The Central Bank of Kenya (CBK) has announced that the Central Bank of Kenya (Amendment) Act, 2021, which will allow the CBK to license and supervise digital lenders, has come into effect following the Presidential assent on December 7, 2021.
Recall that Contrivers Buzz earlier reported that digital credit providers (DCP) operating in Kenya would have 6 months from the date the Central Bank of Kenya (Amendment) Bill is signed into law to register with the Central Bank of Kenya(CBK). Well, it looks like June 2022 would have DCPs rushing to catch up with the deadline for license registration, which is different from the previous requirement of only registration with the CBK.
The Amendment requires the CBK to publish relevant Regulations within three months, and accordingly CBK has announced the issuance of draft Digital Credit Providers Regulations and has invited public comments on the same. The Regulations provide for the licensing, governance, and credit operations of Digital Credit Providers (DCPs), they further provide for consumer protection, credit information sharing, and elaborate on the Anti-Money Laundering and Combating the Financing of Terrorism (AML/CFT) obligations of DCPs, amongst other things.
In a statement by the CBK, “The Amendment provides the Central Bank of Kenya with the powers to license and oversight the previously unregulated digital credit providers,”. New digital DCPs are now required to be licensed before commencing operations while existing digital lenders now have six months to apply for licensing.

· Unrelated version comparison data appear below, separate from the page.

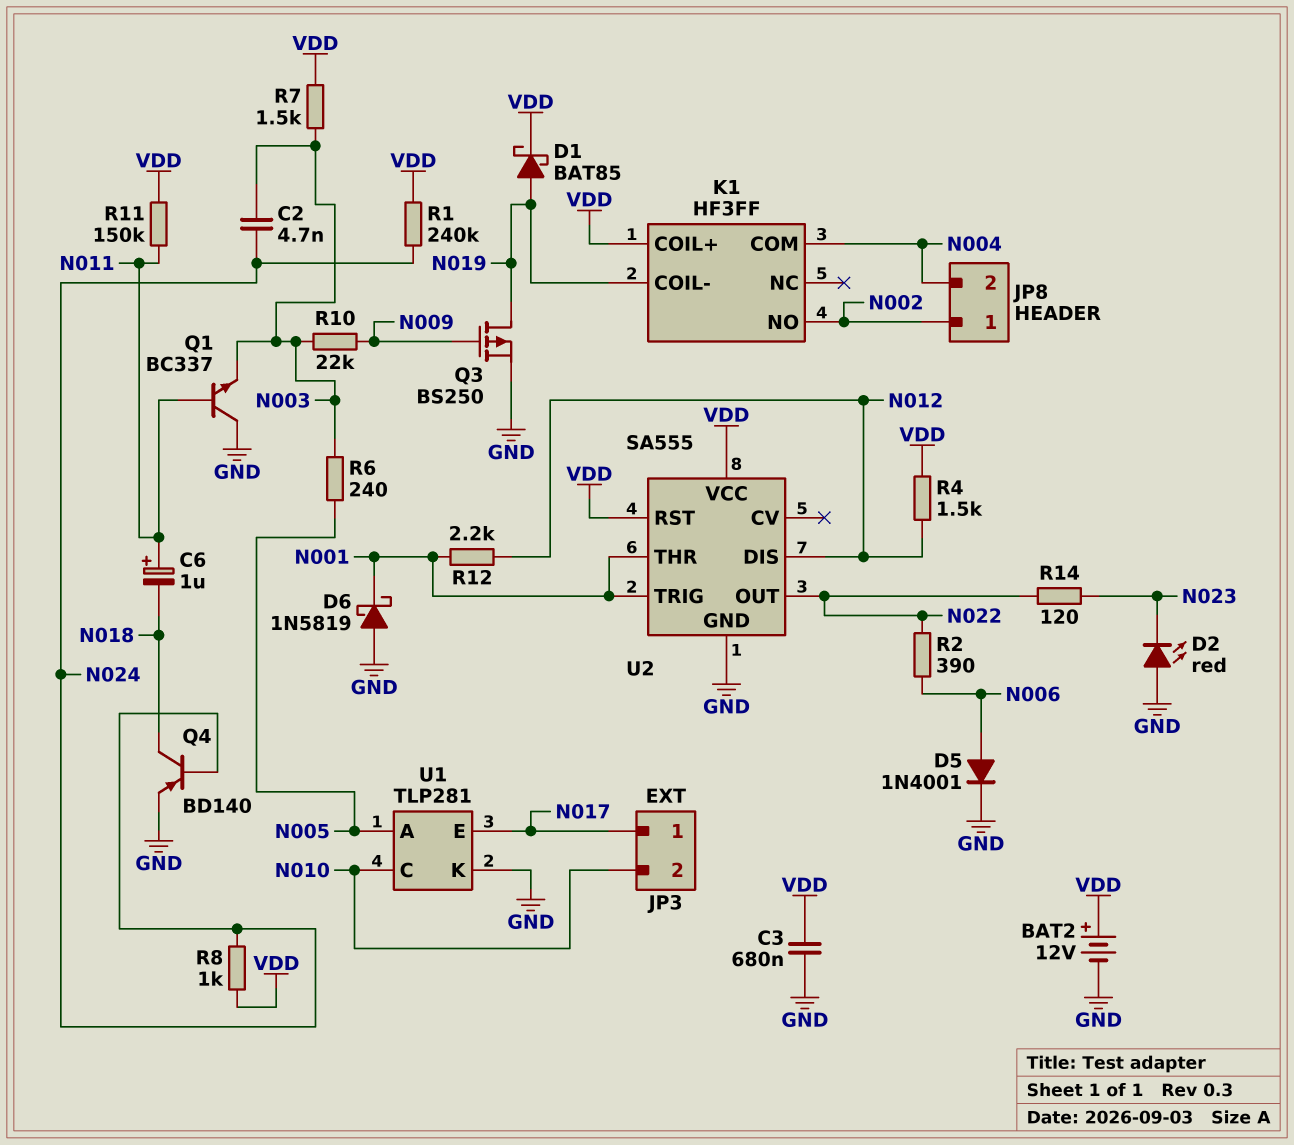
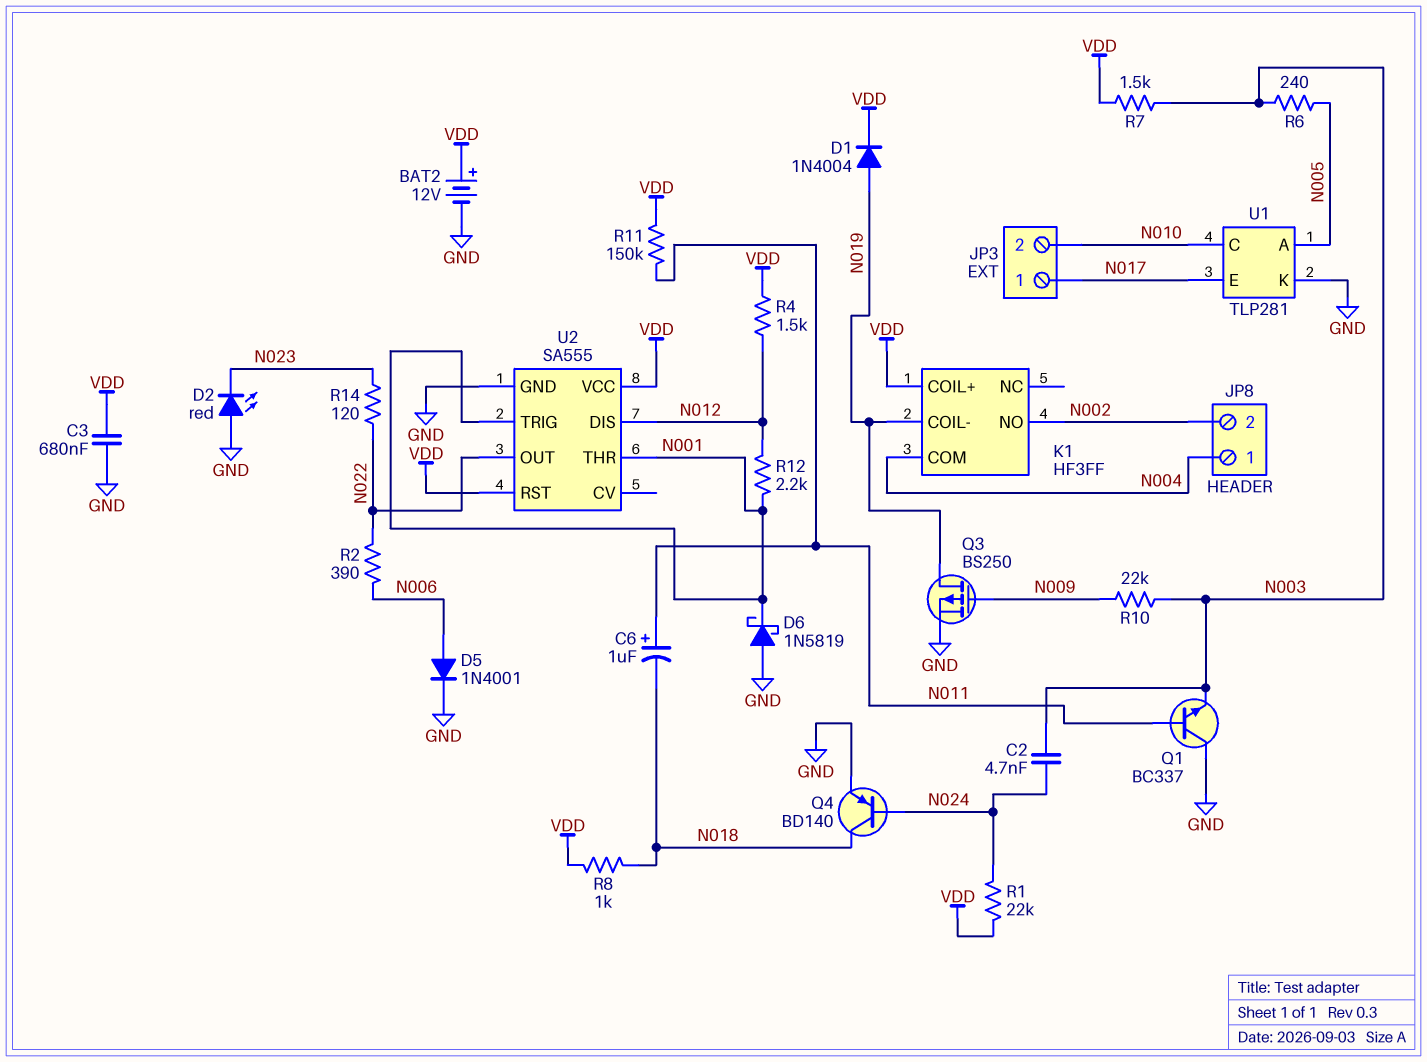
D1: schottky BAT85 (A N019, K VDD) -> diode 1N4004 (A N019, K VDD)
JP8 pin 1: N002 -> N004
JP8 pin 2: N004 -> N002
R1: 240k (N024, VDD) -> 22k (N024, VDD)
R8: 1k (N024, VDD) -> 1k (N018, VDD)

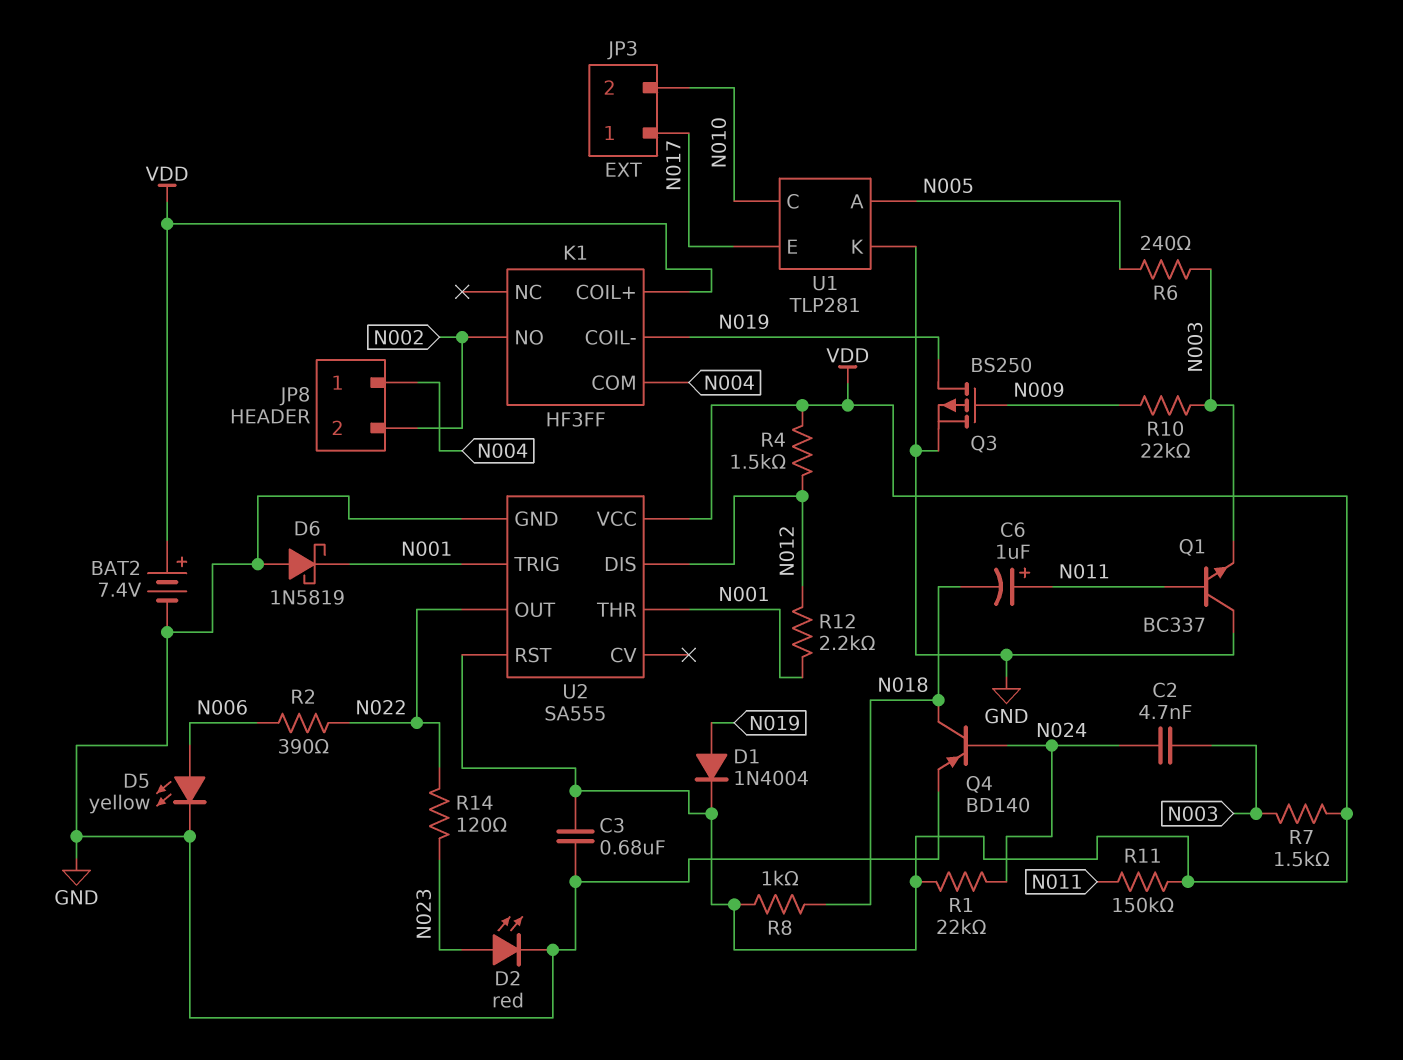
BAT2: 12V (plus VDD, minus GND) -> 7.4V (plus VDD, minus GND)
D2: LED red (A GND, K N023) -> LED red (A N023, K GND)
D5: diode 1N4001 (A N006, K GND) -> LED yellow (A N006, K GND)

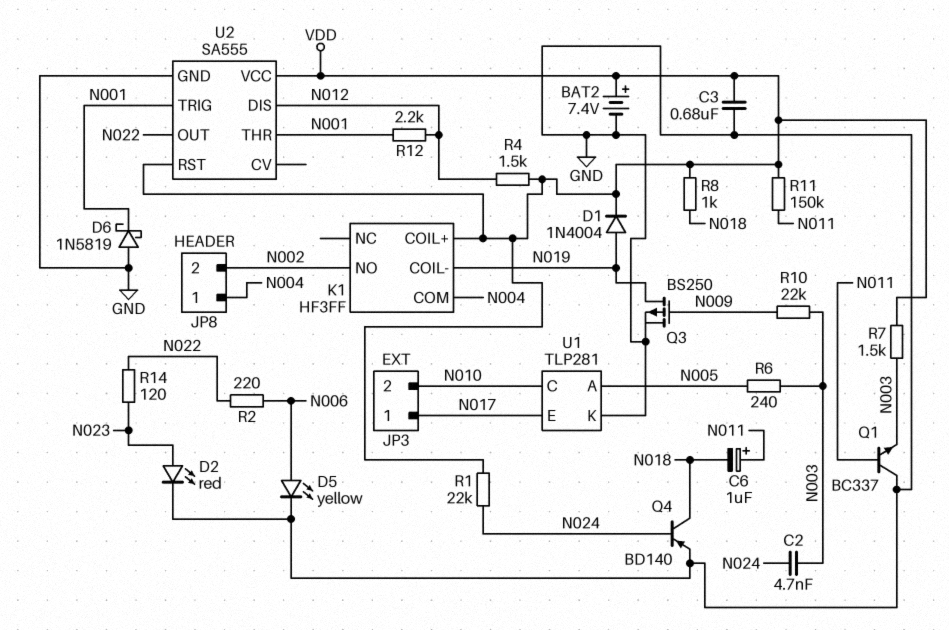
R2: 390 (N006, N022) -> 220 (N006, N022)

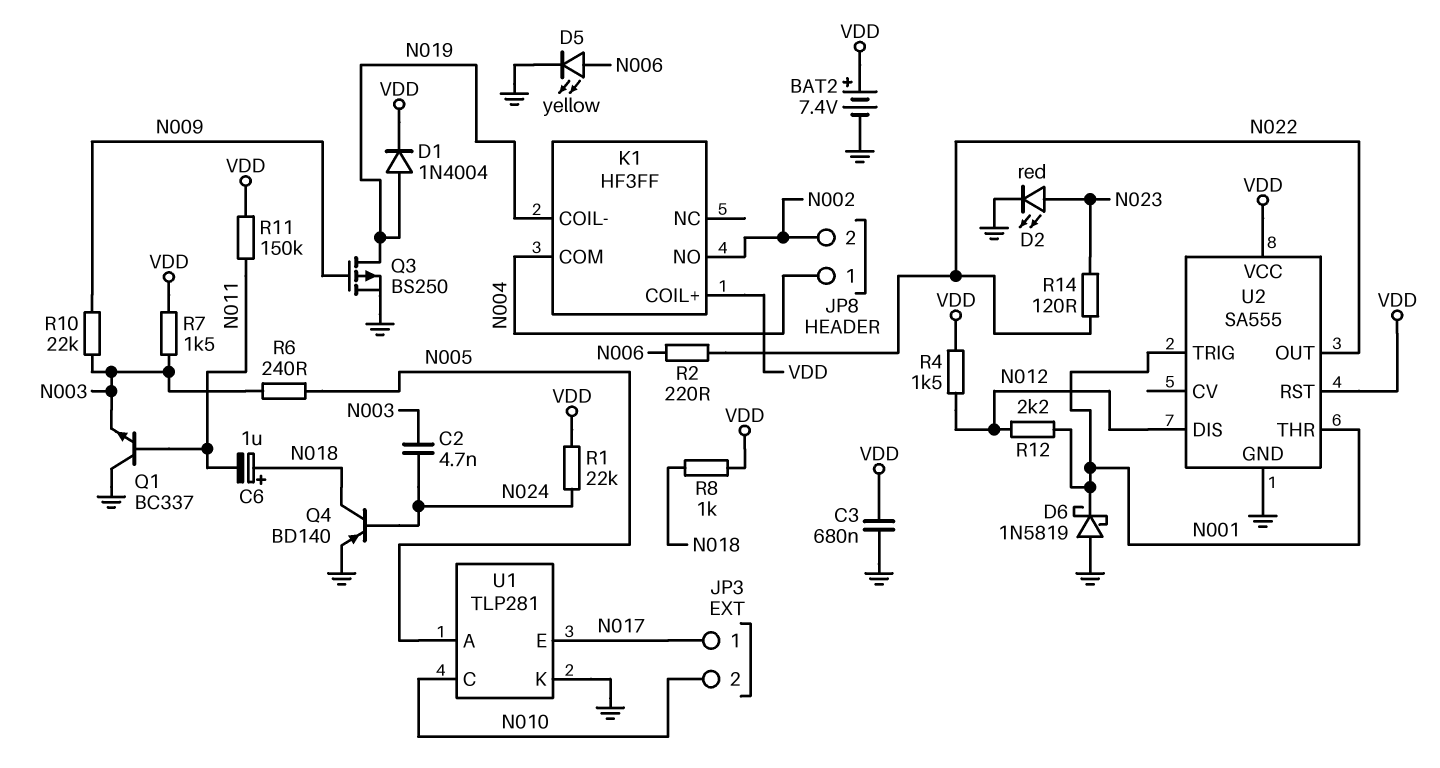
C6: 1uF (plus N011, minus N018) -> 1uF (plus N018, minus N011)

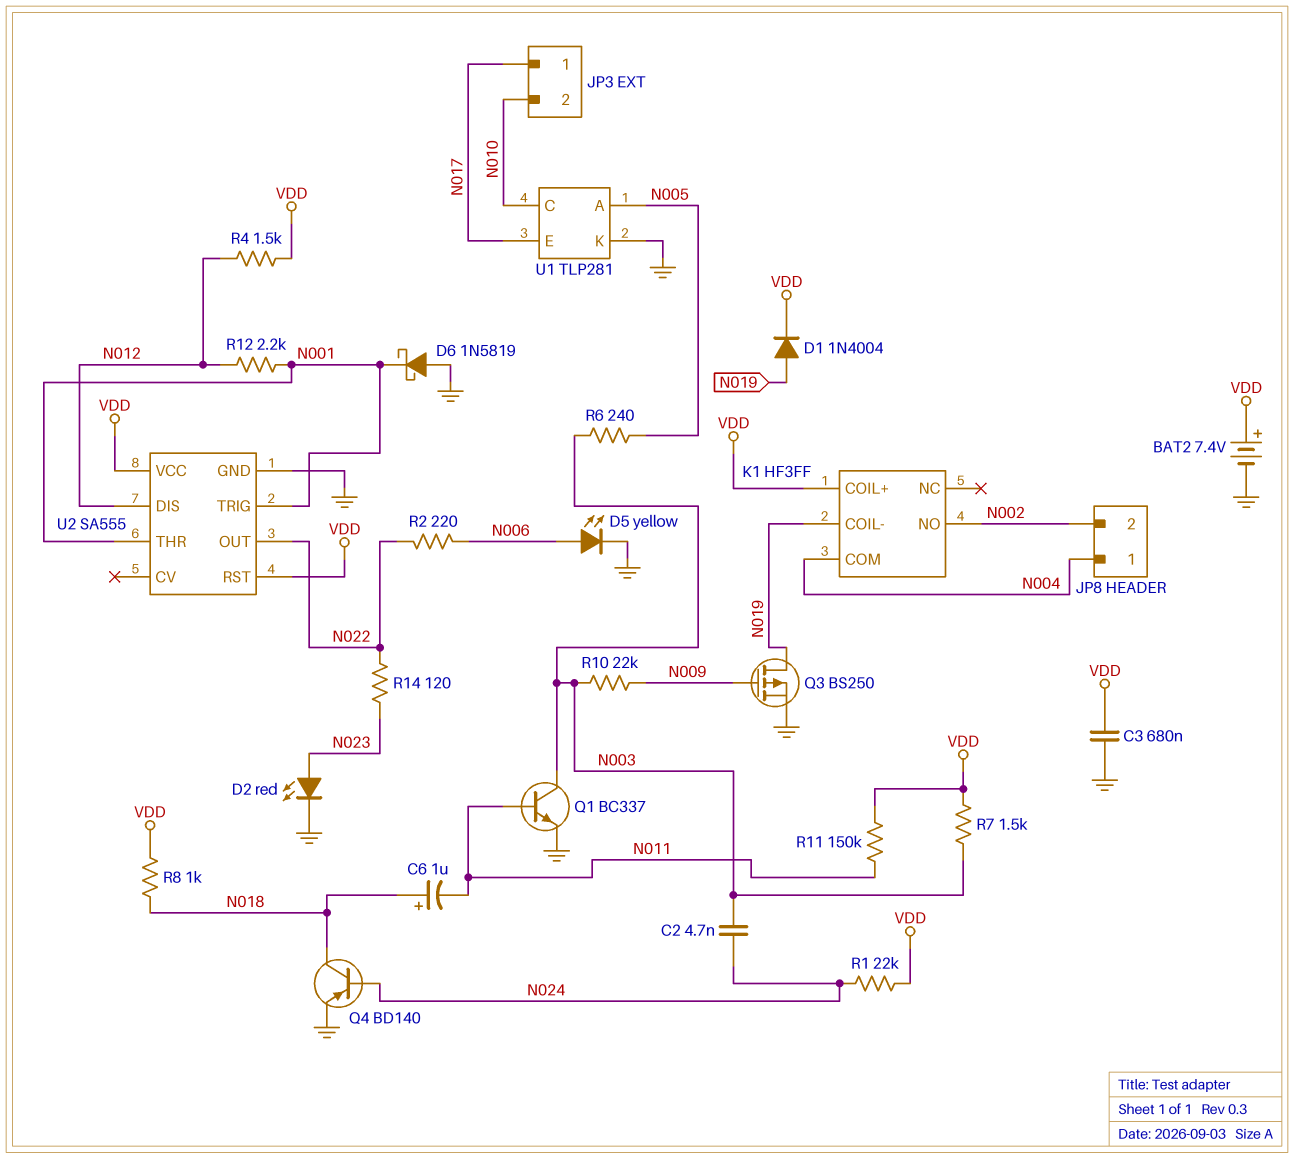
Q1: NPN BC337 (B N011, C GND, E N003) -> NPN BC337 (B N011, C N003, E GND)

DCPs will be required to reveal all the information concerning their products, including details on pricing, penalties for defaulters, and the modalities of debt recovery. The CBK has urged all unregulated DCPs to submit their business details by January 21, 2022.
The need to regulate digital lenders stems from the unhealthy practices around shaming borrowers, hidden fees, penalties, etc.

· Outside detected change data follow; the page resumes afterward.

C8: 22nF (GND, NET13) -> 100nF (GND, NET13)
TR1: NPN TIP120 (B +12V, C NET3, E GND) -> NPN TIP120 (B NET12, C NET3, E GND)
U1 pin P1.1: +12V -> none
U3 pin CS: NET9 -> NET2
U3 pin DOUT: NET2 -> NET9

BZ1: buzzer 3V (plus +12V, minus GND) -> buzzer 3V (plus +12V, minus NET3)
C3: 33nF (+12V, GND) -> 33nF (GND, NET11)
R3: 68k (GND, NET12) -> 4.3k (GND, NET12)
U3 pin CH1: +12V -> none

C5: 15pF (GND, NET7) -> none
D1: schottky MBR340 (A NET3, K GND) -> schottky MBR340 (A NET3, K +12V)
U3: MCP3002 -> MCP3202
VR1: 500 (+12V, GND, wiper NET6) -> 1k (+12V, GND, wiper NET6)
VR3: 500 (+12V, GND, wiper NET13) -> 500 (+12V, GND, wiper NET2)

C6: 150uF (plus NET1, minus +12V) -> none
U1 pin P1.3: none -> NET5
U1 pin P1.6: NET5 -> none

With particular reference to sharing of data with third parties without consent and for purposes not consented to, Kenya’s Data Protection Act expressly prohibits the same. Digital lenders violate customer privacy by sharing data with third parties without obtaining the necessary consent, and in cases where customers defaulted on debt repayments, digital lenders sometimes resorted to incessant reminder texts messages and calls to contacts of defaulters.
It is expected that this development of licensing and oversight supervision of previously unregulated digital credit providers by the CBK will help curb certain unhealthy practices by digital lenders.